Before we go forward to discuss stainless steel grades, let me quickly remind you that cutlery-grade stainless steels tend to have more chromium content. Remember, the use of chromium in the manufacturing of these knives helps to make them corrosion resistant.
So, the impressive thing about cutlery-grade steel knives is that it contains over 13% chromium, which tends to be a big plus. The idea is this oxide helps create a form of passive film over the knife blade that protects it against staining and corrosion.
But make no mistake; a couple of knives out there come manufactured with martensitic stainless steel, which is low-grade steel.
Alright, without wasting time, here are the different grades of stainless steel materials.
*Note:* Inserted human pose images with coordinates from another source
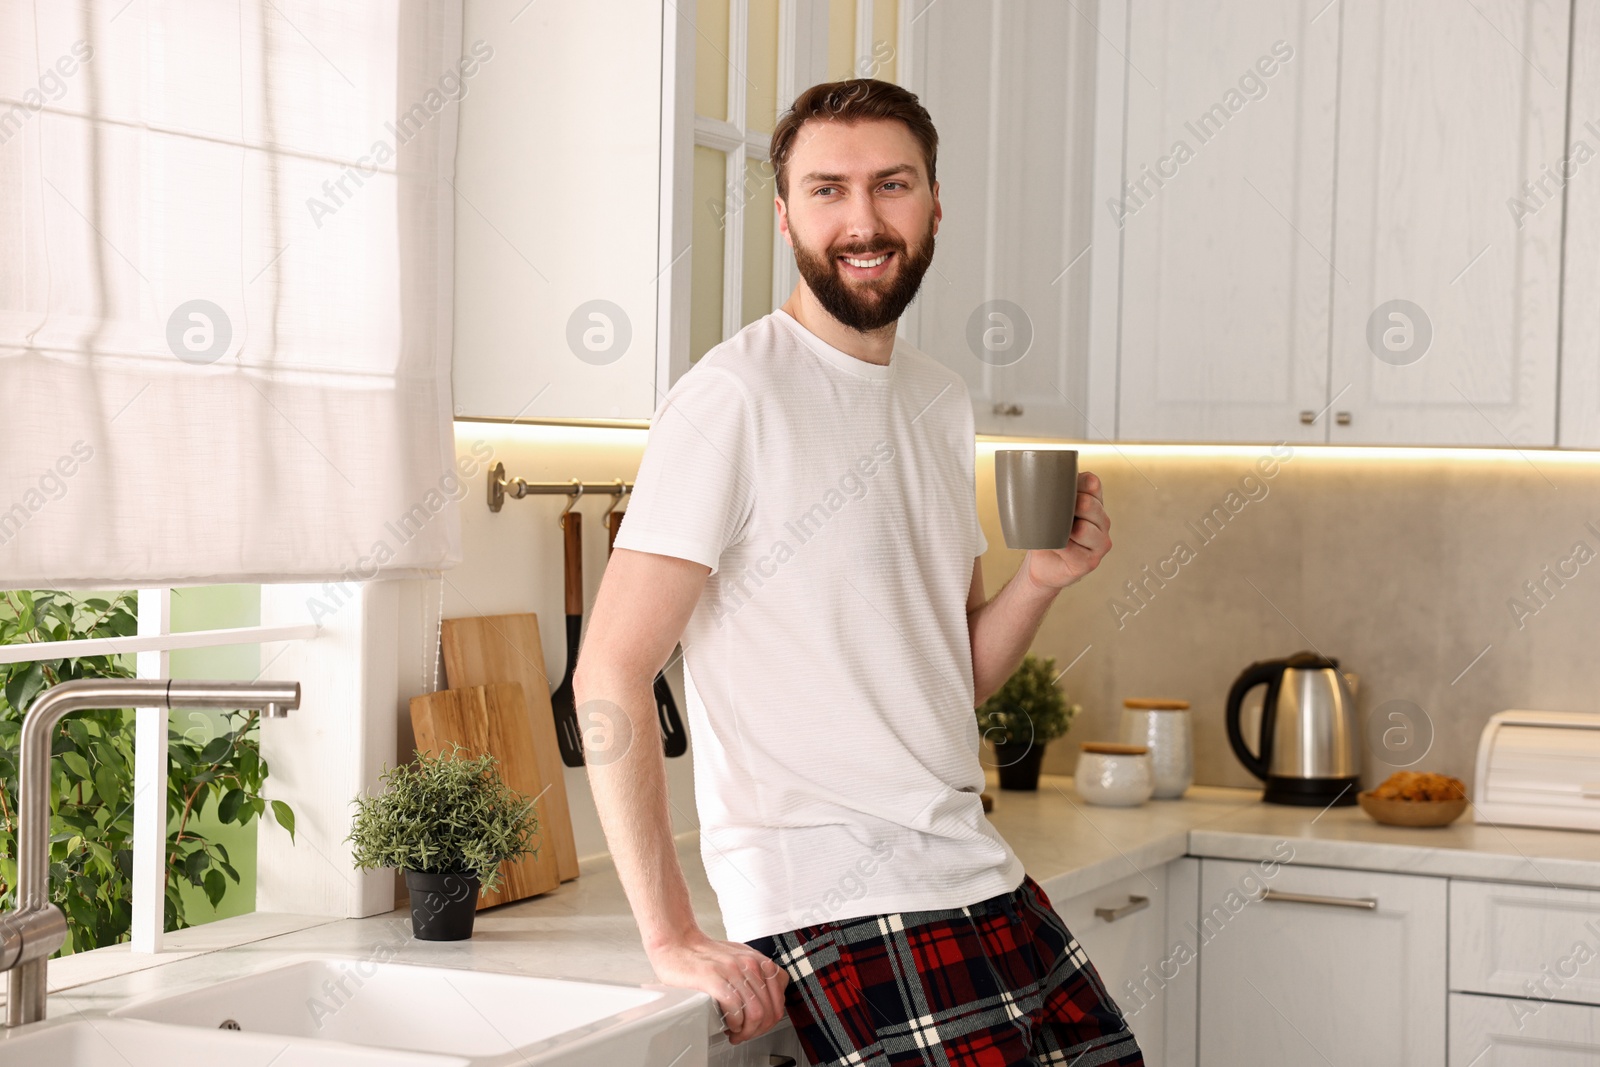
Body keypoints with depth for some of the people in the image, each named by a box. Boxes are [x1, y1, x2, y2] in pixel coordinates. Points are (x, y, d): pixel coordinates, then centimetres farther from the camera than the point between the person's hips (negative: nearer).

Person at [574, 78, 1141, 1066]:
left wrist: (1043, 579, -2)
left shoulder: (943, 402, 14)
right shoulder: (737, 396, -12)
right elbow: (611, 671, -17)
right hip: (839, 905, -8)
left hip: (981, 875, 8)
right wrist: (673, 937, -18)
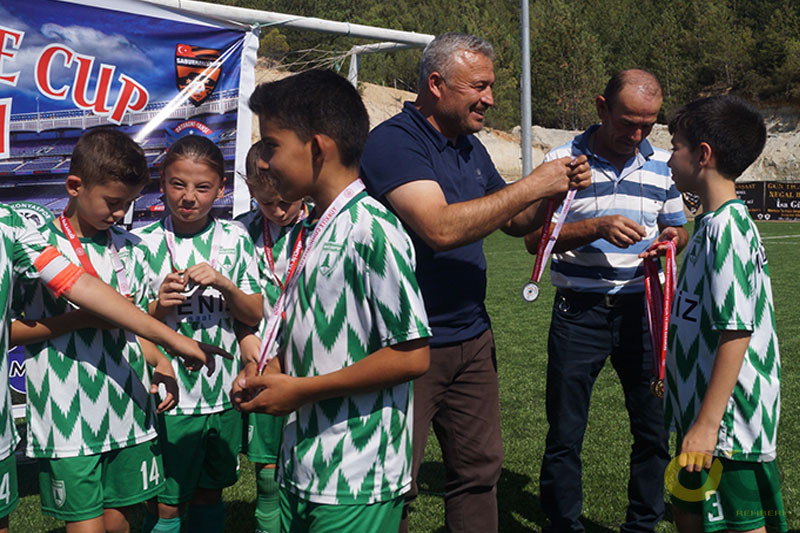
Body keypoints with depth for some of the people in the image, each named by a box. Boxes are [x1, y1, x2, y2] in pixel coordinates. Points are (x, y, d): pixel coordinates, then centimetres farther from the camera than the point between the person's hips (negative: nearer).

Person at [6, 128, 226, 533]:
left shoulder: (129, 249, 9)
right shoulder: (34, 245, -6)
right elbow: (9, 332, -7)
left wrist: (159, 360, -1)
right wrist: (80, 320, -15)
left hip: (128, 415, 5)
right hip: (68, 424, -4)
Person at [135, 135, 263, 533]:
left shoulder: (234, 238, 1)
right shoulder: (144, 242, -4)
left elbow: (255, 315, 2)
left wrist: (224, 284, -16)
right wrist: (159, 308, -20)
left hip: (224, 394, 2)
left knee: (210, 493, 16)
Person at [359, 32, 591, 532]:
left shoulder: (471, 148, 13)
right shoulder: (394, 142, -14)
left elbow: (517, 222, 21)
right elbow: (440, 228, -27)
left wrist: (559, 185, 1)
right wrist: (532, 185, -21)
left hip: (473, 338, 8)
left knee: (479, 470, 14)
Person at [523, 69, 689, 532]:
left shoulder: (662, 164, 8)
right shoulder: (564, 161, -3)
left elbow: (678, 228, 18)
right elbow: (535, 237, -7)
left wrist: (673, 238, -6)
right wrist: (598, 227, -21)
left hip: (642, 310, 3)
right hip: (579, 310, -3)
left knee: (656, 426, 9)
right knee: (565, 431, 4)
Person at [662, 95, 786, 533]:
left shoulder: (726, 229, -19)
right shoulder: (713, 223, 11)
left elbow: (736, 332, -24)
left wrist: (707, 423, -23)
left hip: (726, 421, -10)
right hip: (699, 410, 10)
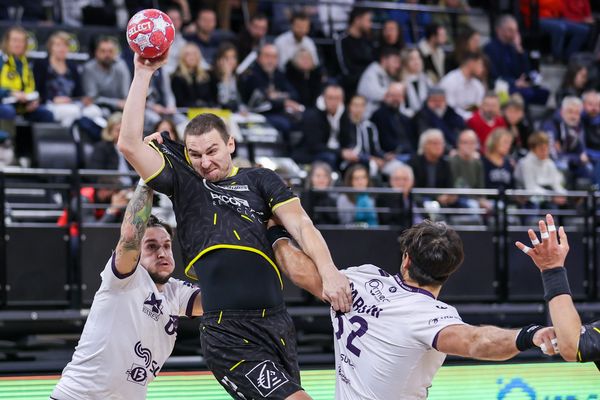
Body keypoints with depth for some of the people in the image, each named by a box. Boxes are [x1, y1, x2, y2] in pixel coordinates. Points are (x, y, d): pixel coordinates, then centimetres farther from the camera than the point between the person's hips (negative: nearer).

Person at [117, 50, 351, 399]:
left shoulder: (261, 181, 15)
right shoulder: (183, 183, 12)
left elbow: (301, 226, 4)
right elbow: (129, 144, 2)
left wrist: (328, 271, -15)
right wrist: (144, 74, 1)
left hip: (278, 326, 3)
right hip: (228, 334, -3)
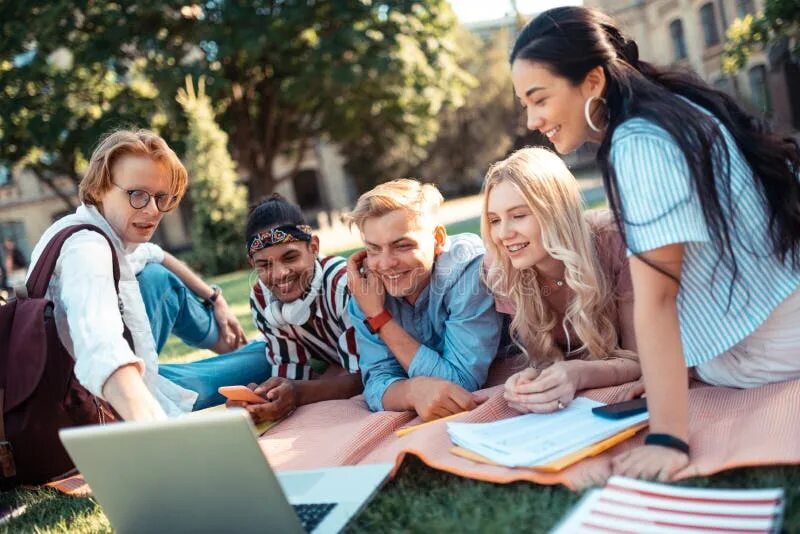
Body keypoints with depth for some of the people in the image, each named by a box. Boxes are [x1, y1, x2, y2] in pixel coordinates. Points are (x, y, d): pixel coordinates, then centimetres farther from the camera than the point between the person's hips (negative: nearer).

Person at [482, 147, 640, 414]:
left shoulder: (614, 242, -26)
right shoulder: (499, 268, -18)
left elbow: (642, 358, -19)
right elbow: (546, 360, -10)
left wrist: (579, 375, -39)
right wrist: (528, 381, -34)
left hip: (630, 394, -3)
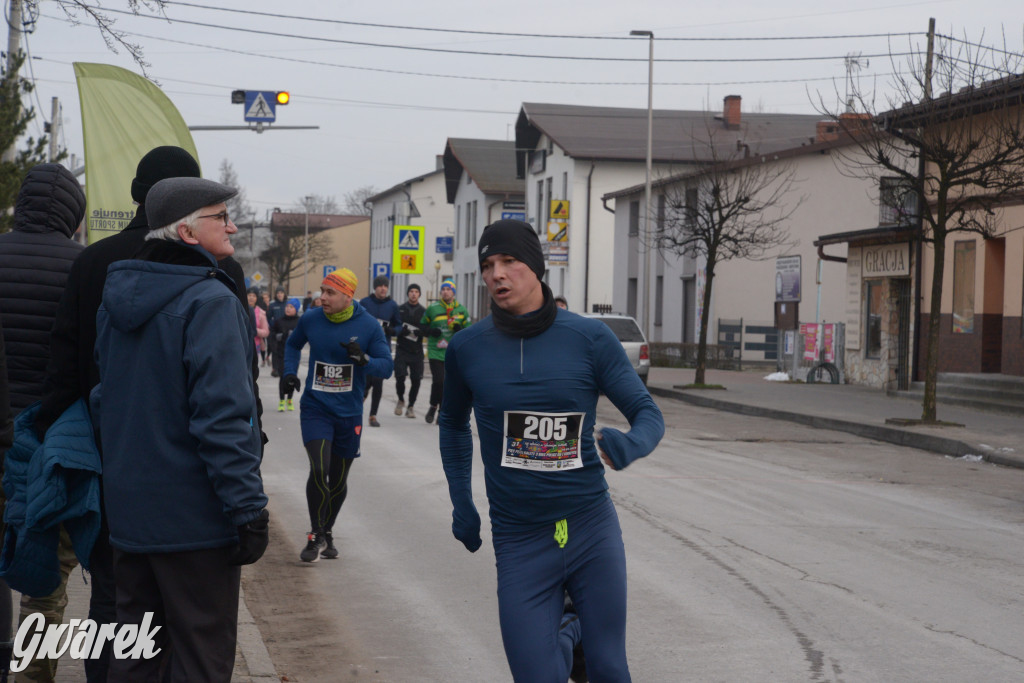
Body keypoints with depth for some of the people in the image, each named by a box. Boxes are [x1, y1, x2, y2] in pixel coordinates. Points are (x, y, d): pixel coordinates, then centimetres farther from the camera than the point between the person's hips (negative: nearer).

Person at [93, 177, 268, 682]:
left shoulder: (116, 296, 11)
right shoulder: (209, 302, -16)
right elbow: (221, 416, -21)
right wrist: (248, 508, -18)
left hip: (128, 509, 8)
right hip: (194, 516, -8)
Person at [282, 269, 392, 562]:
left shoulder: (368, 326, -8)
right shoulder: (310, 320, -3)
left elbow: (387, 367, -6)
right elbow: (293, 344, 18)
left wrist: (364, 359, -26)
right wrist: (289, 372, 3)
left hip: (349, 415, 1)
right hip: (315, 409, -1)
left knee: (338, 480, 11)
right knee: (318, 471, -17)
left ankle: (327, 533, 33)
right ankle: (316, 536, 0)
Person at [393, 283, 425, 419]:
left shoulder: (424, 312, 6)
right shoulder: (400, 309, 5)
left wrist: (419, 332, -16)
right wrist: (401, 331, -17)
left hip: (417, 351, 1)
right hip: (402, 350, -1)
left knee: (416, 380, -1)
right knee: (400, 377, -10)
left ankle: (410, 407, 16)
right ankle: (401, 400, 19)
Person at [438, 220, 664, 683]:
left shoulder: (589, 338, -6)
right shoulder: (466, 348, -1)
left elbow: (648, 414, -3)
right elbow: (454, 422, 17)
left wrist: (628, 446, -25)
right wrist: (461, 502, 12)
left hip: (592, 528, 0)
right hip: (519, 539, 0)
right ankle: (564, 629, 30)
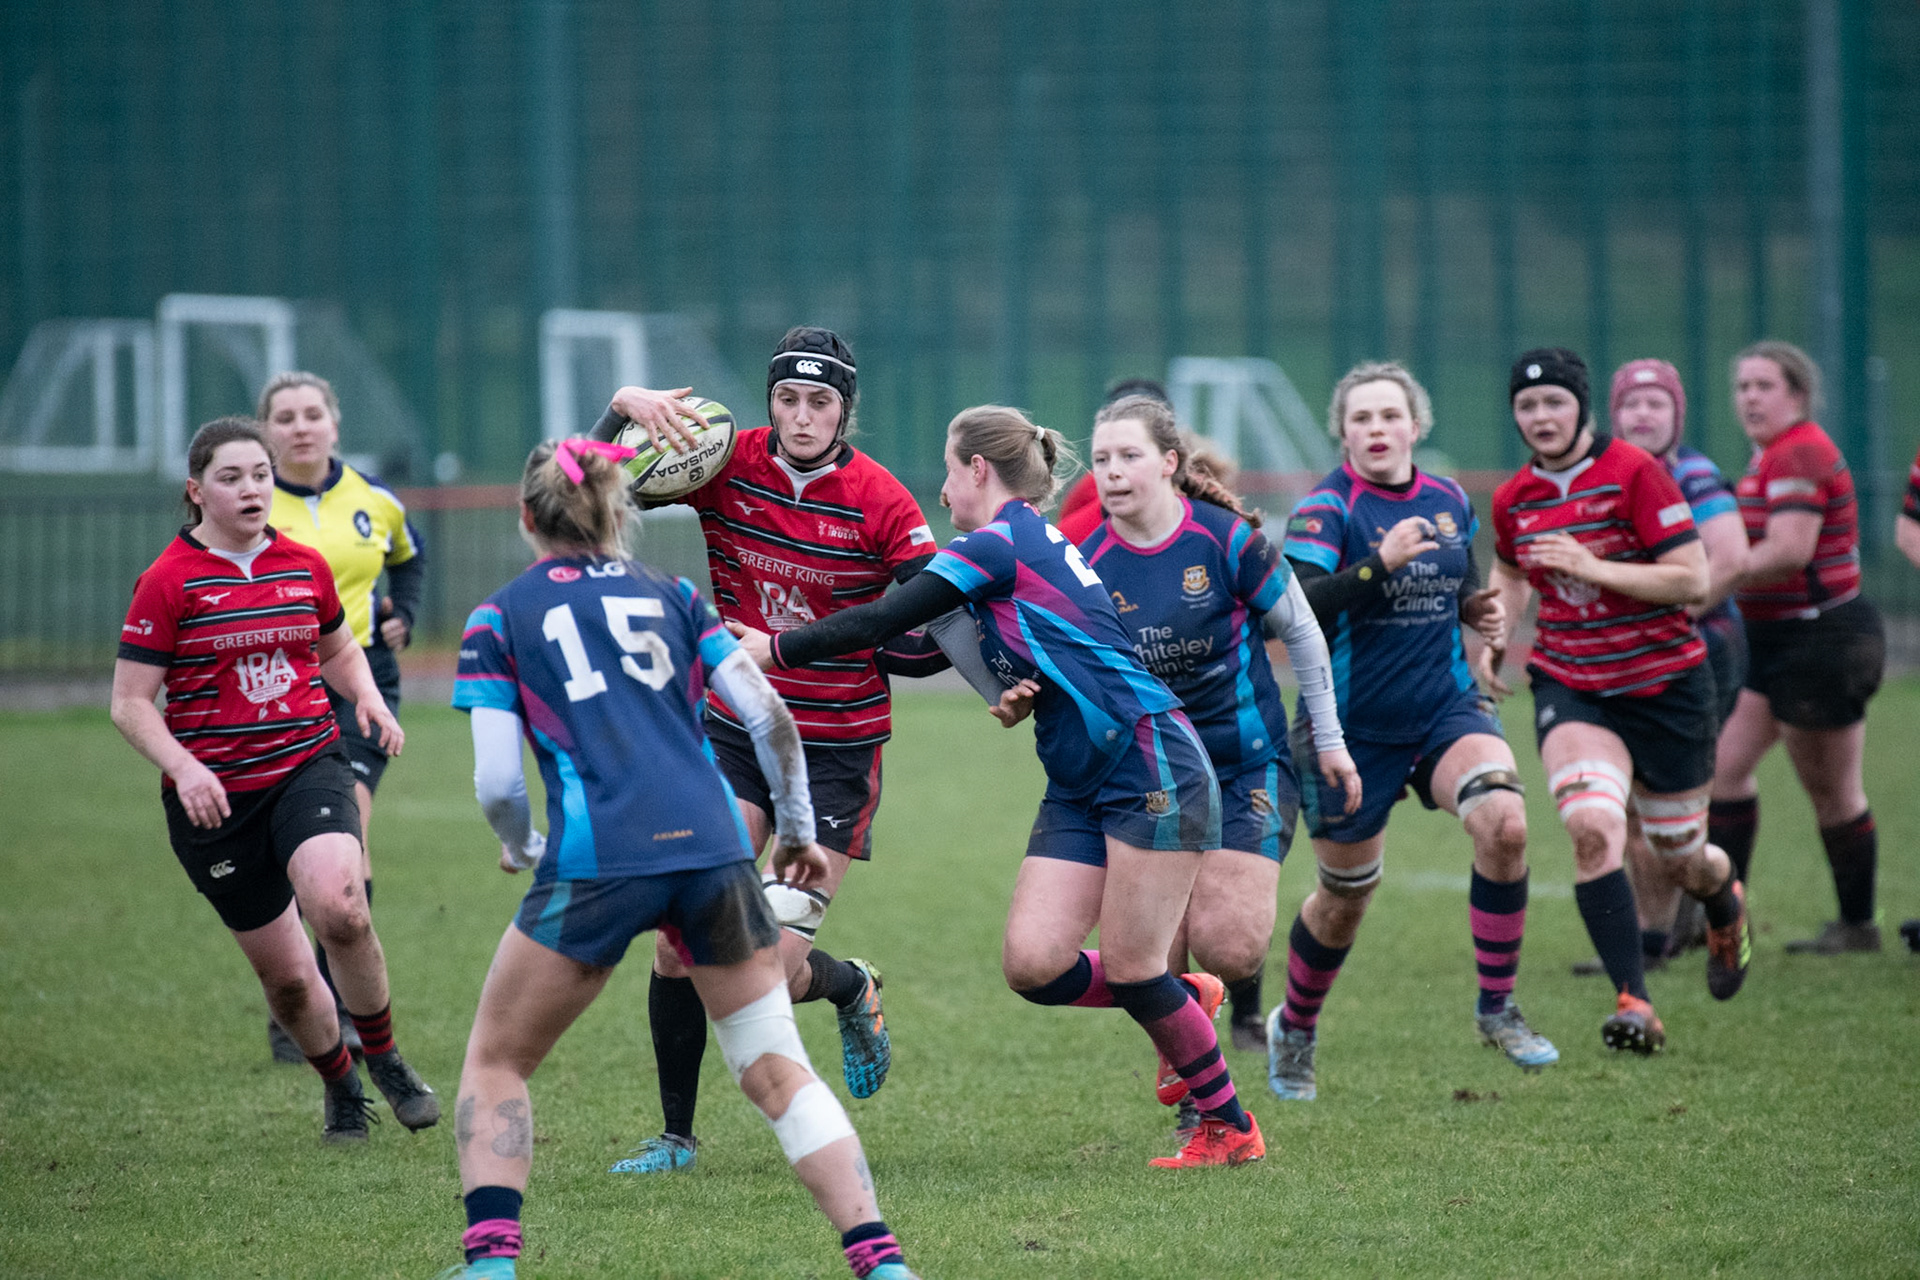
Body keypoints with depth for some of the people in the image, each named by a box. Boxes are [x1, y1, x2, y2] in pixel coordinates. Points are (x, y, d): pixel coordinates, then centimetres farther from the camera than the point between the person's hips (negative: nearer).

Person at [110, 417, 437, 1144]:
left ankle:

The 420 and 420J stainless steel grade –
Here’s the first on this list. It’s not high-end steel anyway. The 420 and 420J are low-quality stainless steel, considered to be at the bottom end of the spectrum. A Knife produced of this steel isn’t super wear-resistant but stain-resistant. In the strength and toughness department, knives made of such stainless steel do perform well, at least to an extent. But it could lose its sharp edge faster than other grades of stainless steel out there.
The 440A, 425M, 420HC, and 6A –
These are similar grades of stainless steel. They have high carbon content too. This 440A grade is more of an upgrade on the 420 and 420J. And in the strength and wear resistance department, it tends to be a much better option. Edge retention is also an added advantage for the 440-grade stainless steel. Plus, it is corrosion-resistant, and you won’t break a sweat while trying to re-sharpen it.
The 440 C, Gin-1, 8A, and ATS-55 –
The third on this list is the 440C and others in the same category, which I mentioned above. This 440C is like an upgrade on the 440A. It contains high carbon and chromium content than the 440A. However, one of the drawbacks is that it is a bit less corrosion resistant than the 440A but much harder. Also, it is much stain-resistant and holds up its sharp edge much longer.
The 154CM (ATS-34) Stainless Steel –
Permit me to start by saying the 400 grades (440A, 425M, 420HC, and 440C) are much better than this 154CM when it comes to stain-resistance. Other than that, the 154CM stainless steel grade knives are sturdier and hold their edges much better.
VG-10 Stainless Steel Knife –
When it comes to toughness and stain-resistance, the VG-10 stands out from the crowd. It also holds its edge much longer than the other lower grades mentioned on this list. The VG-10 contains a high amount of vanadium.
S30V Stainless Steel Knife –
Here comes a stainless steel grade that’s not very friendly when it comes to re-sharpening, thanks to its hardness. It contains 14% chromium. Other constituents include vanadium and molybdenum, which helps to enhance its ability to hold its sharp edge, resist corrosion, and makes it incredibly tough.
Other Grades of Stainless Steel Used In Knife Making
- S60V and S90V – CPM T440V and CPM T420V, respectively.12C27 stainless steel.
- AUS-6, AUS-8, and AUS-10. These are also called 6A, 8A, and 10A.
- ATS-34 stainless steel.
- BG-42 stainless steel.
- Damascus steel
This list is according to the steel grades, from the lowest (420 and 420J) to the highest (Damascus steel). So, please take note!
When we said quality or grade, we are merely referring to the toughness and hardness, including edge retention of the said stainless steel.
So, are stainless steel knives good, in your opinion? Anyway, at this point, you should have the information needed to provide a robust answer. For me, and like I said at the beginning, two things will determine whether the stainless steel knife you are getting is good or not. One is the intended use, and the other is the grade of the stainless steel. A high-Grade stainless steel knife should be able to retain its edge, provides some level of toughness and hardness.